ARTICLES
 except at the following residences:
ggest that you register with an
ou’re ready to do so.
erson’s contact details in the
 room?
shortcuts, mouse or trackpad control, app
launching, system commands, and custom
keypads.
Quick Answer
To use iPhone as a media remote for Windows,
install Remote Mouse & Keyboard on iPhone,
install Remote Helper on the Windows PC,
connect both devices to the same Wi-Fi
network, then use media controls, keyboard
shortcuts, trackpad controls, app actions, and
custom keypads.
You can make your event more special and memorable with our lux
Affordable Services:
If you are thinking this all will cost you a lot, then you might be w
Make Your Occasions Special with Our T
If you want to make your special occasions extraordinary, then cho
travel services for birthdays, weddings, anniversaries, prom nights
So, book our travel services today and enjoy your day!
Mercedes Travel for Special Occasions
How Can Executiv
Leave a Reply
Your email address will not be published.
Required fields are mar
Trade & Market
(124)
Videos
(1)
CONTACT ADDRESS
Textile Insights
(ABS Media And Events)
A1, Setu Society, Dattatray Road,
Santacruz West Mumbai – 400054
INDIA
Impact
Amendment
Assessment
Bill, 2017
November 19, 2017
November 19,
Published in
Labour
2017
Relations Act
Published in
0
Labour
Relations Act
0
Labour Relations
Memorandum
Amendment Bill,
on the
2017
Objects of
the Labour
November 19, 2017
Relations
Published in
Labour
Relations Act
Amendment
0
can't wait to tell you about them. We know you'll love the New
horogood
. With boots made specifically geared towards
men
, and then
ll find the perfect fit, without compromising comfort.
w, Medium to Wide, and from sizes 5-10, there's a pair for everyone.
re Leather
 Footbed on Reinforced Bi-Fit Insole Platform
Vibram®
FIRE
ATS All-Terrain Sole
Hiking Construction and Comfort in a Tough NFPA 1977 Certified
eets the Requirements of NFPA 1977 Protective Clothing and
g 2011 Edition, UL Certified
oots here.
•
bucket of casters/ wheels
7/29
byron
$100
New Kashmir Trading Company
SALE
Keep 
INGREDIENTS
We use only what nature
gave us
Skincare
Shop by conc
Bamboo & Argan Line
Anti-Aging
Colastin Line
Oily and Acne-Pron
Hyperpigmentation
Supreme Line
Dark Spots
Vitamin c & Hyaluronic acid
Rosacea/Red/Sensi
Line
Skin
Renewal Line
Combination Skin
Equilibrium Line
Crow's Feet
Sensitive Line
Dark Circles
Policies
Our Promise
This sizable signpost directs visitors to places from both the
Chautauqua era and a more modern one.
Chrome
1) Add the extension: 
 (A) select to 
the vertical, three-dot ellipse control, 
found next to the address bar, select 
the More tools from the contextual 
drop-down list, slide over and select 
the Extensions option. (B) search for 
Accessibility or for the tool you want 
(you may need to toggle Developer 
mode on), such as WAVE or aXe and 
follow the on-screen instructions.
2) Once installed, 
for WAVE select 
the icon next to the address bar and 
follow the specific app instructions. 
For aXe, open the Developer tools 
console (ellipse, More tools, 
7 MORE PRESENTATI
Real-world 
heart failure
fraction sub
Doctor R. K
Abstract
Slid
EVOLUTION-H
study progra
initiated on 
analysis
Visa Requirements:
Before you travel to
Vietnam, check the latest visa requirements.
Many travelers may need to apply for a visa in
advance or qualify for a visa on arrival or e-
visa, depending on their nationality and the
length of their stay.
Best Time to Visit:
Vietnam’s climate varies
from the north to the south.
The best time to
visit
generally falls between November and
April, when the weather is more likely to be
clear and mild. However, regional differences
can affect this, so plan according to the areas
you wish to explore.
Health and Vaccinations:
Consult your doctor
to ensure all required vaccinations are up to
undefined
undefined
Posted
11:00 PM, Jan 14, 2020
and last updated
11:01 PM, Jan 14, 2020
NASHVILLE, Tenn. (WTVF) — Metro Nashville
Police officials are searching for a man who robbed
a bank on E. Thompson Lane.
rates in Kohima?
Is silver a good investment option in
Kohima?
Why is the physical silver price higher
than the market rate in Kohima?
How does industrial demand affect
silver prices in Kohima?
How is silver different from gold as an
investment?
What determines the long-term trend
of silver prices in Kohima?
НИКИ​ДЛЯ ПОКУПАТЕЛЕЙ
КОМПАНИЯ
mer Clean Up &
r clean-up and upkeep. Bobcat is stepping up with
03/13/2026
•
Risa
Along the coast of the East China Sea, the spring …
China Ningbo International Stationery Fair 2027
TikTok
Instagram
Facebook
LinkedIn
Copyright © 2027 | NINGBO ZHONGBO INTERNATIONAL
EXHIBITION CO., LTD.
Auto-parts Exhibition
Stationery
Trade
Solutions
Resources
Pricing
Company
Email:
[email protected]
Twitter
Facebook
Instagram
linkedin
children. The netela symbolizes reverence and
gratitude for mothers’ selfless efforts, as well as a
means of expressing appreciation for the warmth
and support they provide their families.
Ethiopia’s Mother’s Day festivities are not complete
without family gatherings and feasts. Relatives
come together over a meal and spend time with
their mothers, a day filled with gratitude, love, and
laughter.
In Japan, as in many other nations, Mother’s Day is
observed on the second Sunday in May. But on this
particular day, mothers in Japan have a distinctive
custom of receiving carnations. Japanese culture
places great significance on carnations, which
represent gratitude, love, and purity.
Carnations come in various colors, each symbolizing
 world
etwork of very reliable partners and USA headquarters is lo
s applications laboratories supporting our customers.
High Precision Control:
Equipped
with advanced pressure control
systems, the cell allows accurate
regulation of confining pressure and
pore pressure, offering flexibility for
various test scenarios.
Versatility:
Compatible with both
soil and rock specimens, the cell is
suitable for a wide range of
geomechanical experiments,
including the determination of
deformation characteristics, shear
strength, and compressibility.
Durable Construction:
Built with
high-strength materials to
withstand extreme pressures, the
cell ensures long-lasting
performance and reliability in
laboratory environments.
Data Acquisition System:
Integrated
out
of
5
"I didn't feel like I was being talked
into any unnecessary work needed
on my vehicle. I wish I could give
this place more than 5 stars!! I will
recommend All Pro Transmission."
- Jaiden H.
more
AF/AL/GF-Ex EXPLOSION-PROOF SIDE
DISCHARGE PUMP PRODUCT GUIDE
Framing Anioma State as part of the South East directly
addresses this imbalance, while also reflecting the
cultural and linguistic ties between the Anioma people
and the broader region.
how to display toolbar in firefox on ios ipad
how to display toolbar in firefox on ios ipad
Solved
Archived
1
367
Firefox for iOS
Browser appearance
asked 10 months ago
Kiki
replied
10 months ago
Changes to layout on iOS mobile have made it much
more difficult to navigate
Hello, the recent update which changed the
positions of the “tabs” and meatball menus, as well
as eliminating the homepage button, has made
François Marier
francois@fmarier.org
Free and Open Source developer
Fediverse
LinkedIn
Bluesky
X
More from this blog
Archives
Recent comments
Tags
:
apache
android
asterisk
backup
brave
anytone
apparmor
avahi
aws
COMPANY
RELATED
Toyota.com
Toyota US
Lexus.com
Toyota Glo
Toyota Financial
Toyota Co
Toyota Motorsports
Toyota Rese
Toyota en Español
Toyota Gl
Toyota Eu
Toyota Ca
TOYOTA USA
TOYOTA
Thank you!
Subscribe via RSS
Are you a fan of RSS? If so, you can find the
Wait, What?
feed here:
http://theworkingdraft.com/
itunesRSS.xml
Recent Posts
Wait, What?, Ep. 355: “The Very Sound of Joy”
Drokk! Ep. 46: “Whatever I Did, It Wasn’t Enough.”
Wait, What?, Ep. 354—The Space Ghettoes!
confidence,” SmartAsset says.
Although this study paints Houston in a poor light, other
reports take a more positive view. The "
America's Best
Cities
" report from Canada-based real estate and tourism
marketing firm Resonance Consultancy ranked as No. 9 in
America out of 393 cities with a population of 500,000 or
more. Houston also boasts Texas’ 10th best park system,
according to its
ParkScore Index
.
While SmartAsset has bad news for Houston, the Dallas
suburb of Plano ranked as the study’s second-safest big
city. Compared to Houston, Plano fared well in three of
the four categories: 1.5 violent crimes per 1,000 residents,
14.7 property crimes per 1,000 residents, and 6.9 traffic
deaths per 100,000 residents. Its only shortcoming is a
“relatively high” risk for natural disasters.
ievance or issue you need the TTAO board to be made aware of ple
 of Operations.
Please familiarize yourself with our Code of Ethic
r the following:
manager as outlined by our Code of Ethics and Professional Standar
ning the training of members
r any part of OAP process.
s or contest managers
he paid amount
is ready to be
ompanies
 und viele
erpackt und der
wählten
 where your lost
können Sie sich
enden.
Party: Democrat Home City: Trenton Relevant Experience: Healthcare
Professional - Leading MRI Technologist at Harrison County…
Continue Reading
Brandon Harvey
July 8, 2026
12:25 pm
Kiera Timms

----------------------------------------

Task instructions: Pull out every line of the data that contains the word "select".

Exercise answer:
 (A) select to 
found next to the address bar, select 
drop-down list, slide over and select 
for WAVE select 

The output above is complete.